_Task directions_
From the entries below, gather each line containing the word "wall".

_Data listing_
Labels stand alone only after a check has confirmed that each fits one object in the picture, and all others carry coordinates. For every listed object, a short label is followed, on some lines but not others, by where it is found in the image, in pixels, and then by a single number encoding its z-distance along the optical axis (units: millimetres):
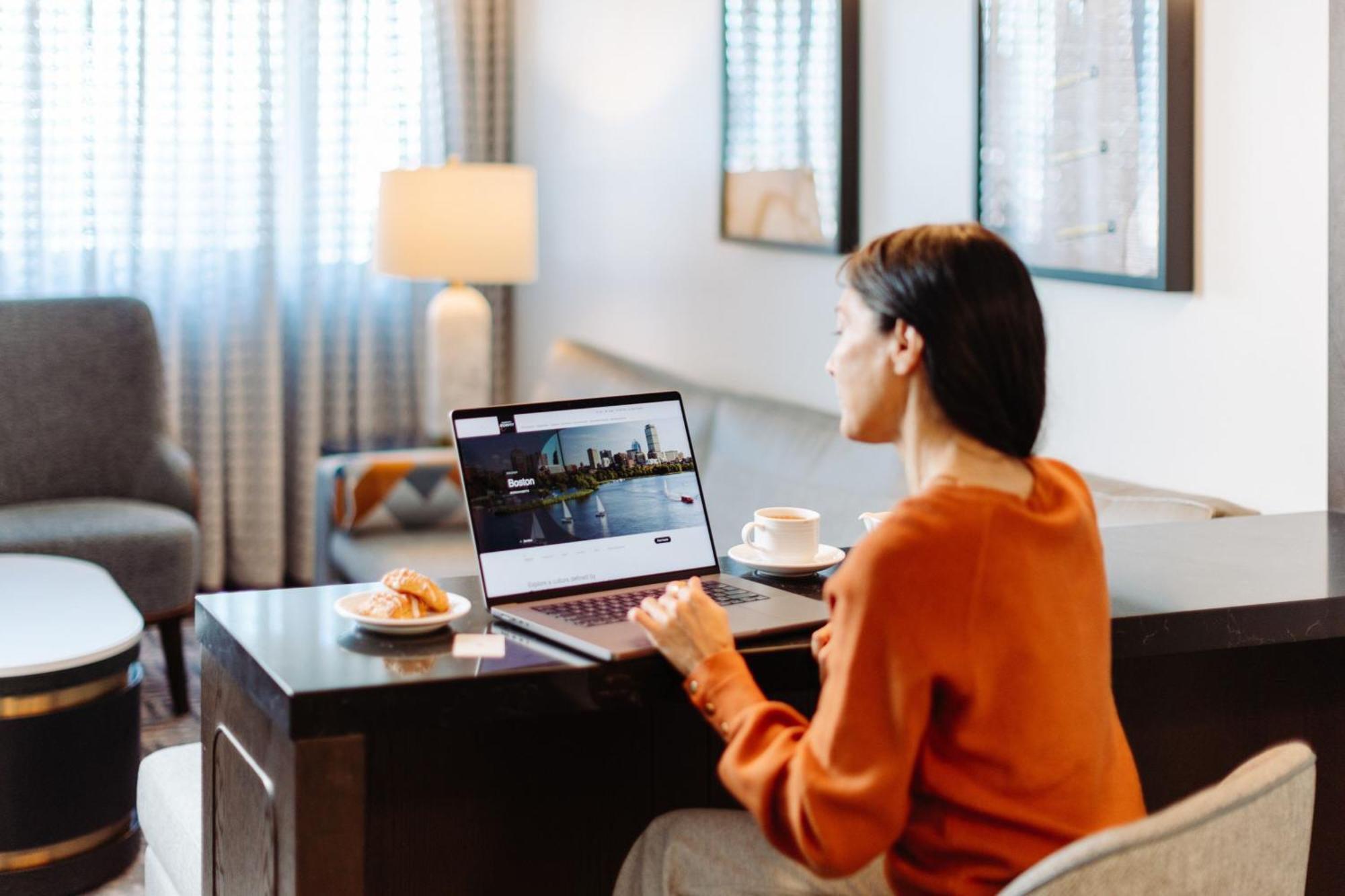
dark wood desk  1327
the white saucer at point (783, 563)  1693
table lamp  4227
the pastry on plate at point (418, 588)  1481
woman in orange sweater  1183
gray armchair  4078
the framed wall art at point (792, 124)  3271
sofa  2812
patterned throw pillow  3893
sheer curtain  4543
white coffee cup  1716
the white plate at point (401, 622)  1440
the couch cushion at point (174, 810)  1829
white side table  2533
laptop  1557
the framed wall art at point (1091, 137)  2375
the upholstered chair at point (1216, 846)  1076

_Output of the task_
the framed wall art at point (792, 124)  3271
the framed wall art at point (1091, 137)  2375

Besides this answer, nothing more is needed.